Besonders gelungen fand ich die Passagen, in denen sie aufzeigt, wie weibliche Wut politisch gemacht und gleichzeitig delegitimiert wird: Wut ist ein Machtinstrument und vor allem ist Wut soziales Kapital. (S. 21) Diese Gegenüberstellung männliche Wut als Leidenschaft, weibliche Wut als Hysterie trifft ins Mark. Auch ihr Satz Das liegt daran, dass Wut nicht nur eine Emotion ist, sondern dann, wenn man sie frei zeigen kann, auch ein Privileg (S. 19) bleibt hängen, weils eben in einer patriarchalen Welt ein überwiegend männliches Privileg ist.
Die Autorin schafft es auch, historische Perspektiven (etwa zu Hexenverfolgungen) mit aktuellen Debatten zu verknüpfen: Sie nennt Hexenprozesse Frauenverbrennungen, weil sie klar benennt, dass es sich letztlich um systematische Femizide handelte. Besonders interessant fand ich ihre Verknüpfung von Antisemitismus, Misogynie und Popkultur: Dass das Bild der Hexe in Europa antisemitische Ursprünge hat, war mir neu.
Trotz der vielen starken Gedanken hatte das Buch für mich in der Mitte Längen. Der rote Faden ging bei mir stellenweise verloren. Inhaltlich wiederholt sich manches und grad wenn man sich schon mit dem Thema befasst hat ist vielleicht nicht viel Neues mit dabei. Das mag daran liegen, dass Wittwer sich selbst als Einstiegsfeministin bezeichnet: Sie reicht die Hand in den Feminismus, ohne Fachbegriffe, ohne Vorkenntnisse zu erwarten. (S. 147) Das macht das Buch zugänglich, aber für Leser:innen, die bereits tiefer im Thema sind, bleibt es daher eher an der Oberfläche.

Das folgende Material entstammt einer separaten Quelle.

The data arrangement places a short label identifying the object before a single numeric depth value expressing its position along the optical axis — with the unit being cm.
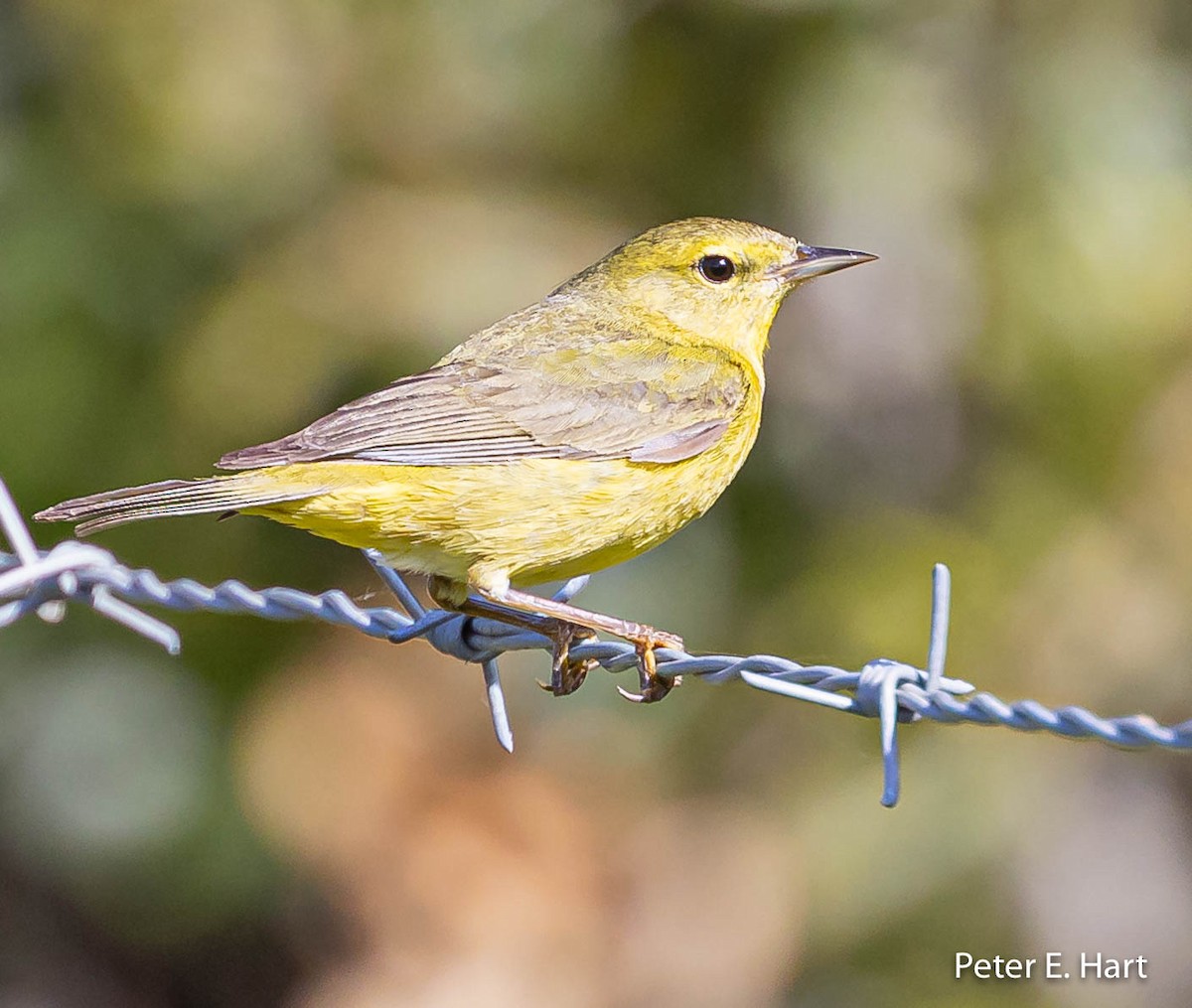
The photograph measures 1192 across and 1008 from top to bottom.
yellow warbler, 716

Gleichzeitig berühren viele Passagen durch ihre Emotionalität und Direktheit: Ich schreibe dieses Buch nicht, weil ich Männer hasse. Ich schreibe dieses Buch, weil ich Frauen liebe. (S. 198) Diese Haltung zieht sich durch alles, ein feministisches Schreiben aus Zuneigung und Solidarität, die mir sehr zusagt. Die Botschaft ist klar: Drei sind besser als eine, dreihundert sind besser als drei. Wir alle als Schwestern. (S. 190)
Fazit
Nemesis Töchter ist ein wichtiges, mutiges Buch über weibliche Wut, Verbundenheit und den langen Schatten patriarchaler Geschichte. Sprachlich eindringlich, inhaltlich an manchen Stellen repetitiv, aber voller Leidenschaft und Empowerment. Besonders empfehlenswert für alle, die sich neu mit Feminismus beschäftigen oder verstehen wollen, warum Wut politisch ist. Weniger geeignet für Leser:innen, die bereits tief in feministischer Theorie stecken.
Danke an Netgalley Deutschland und Knaur für das Rezensionsexemplar.